* Task inputs
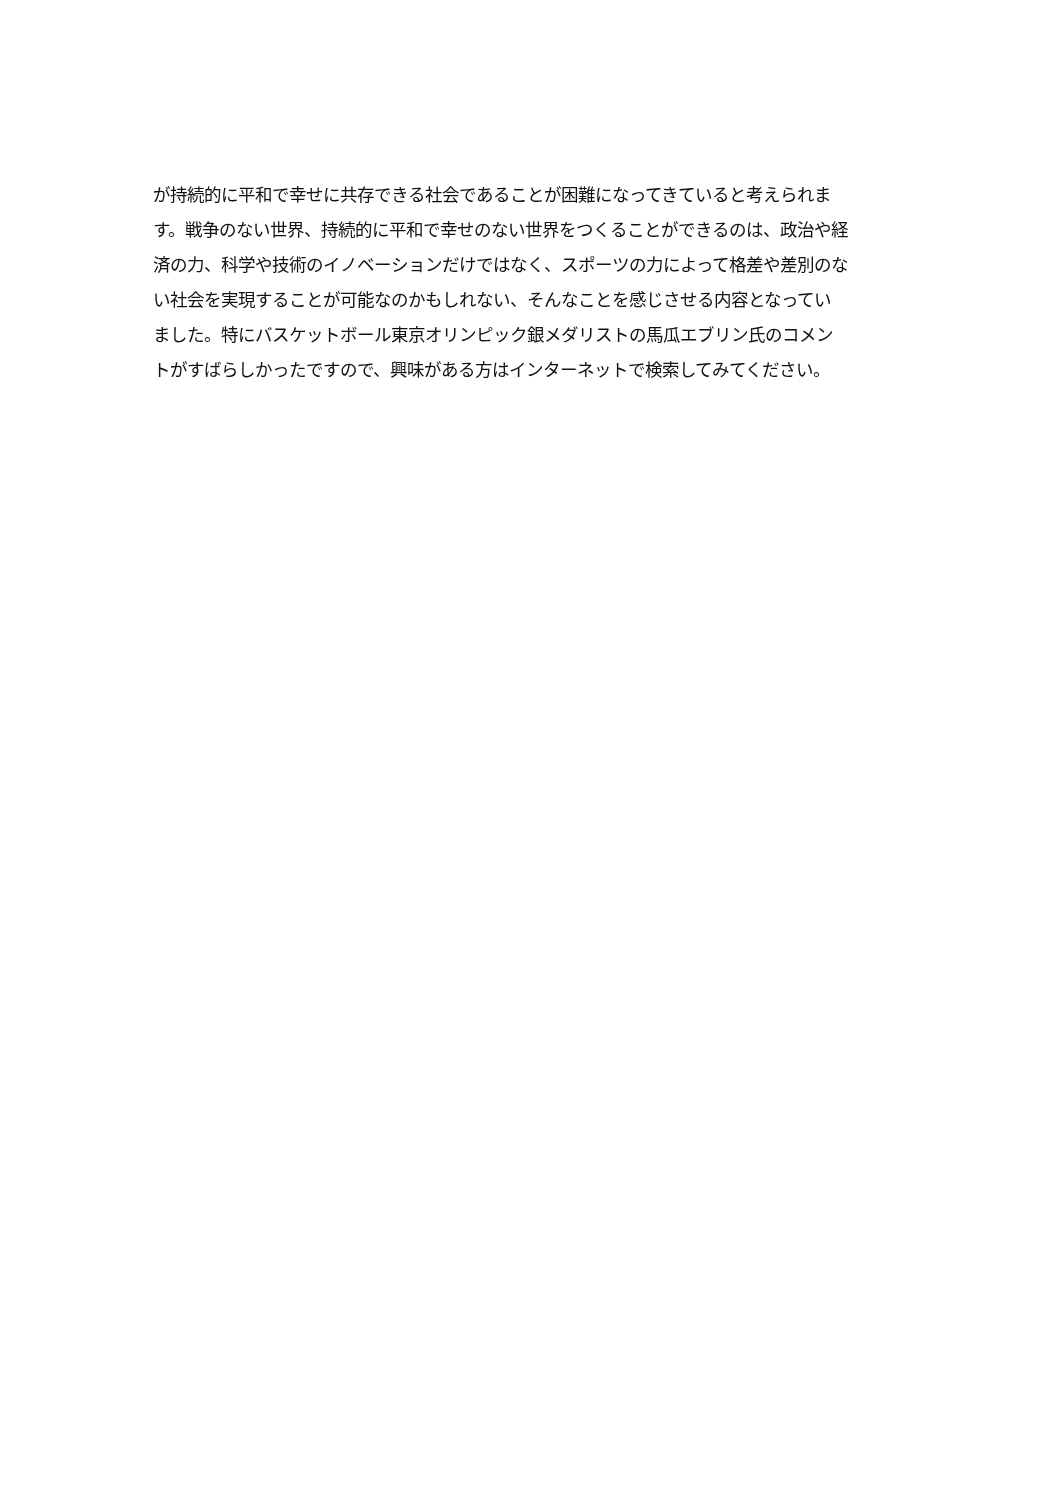が持続的に平和で幸せに共存できる社会であることが困難になってきていると考えられま
す。戦争のない世界、持続的に平和で幸せのない世界をつくることができるのは、政治や経
済の力、科学や技術のイノベーションだけではなく、スポーツの力によって格差や差別のな
い社会を実現することが可能なのかもしれない、そんなことを感じさせる内容となってい
ました。特にバスケットボール東京オリンピック銀メダリストの馬瓜エブリン氏のコメン
トがすばらしかったですので、興味がある方はインターネットで検索してみてください。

* Work to complete
Start at the line holding "す。戦争のない世界、持続的に" and retype each line through the end of the material above, both included.

* Response to the exercise
す。戦争のない世界、持続的に平和で幸せのない世界をつくることができるのは、政治や経
済の力、科学や技術のイノベーションだけではなく、スポーツの力によって格差や差別のな
い社会を実現することが可能なのかもしれない、そんなことを感じさせる内容となってい
ました。特にバスケットボール東京オリンピック銀メダリストの馬瓜エブリン氏のコメン
トがすばらしかったですので、興味がある方はインターネットで検索してみてください。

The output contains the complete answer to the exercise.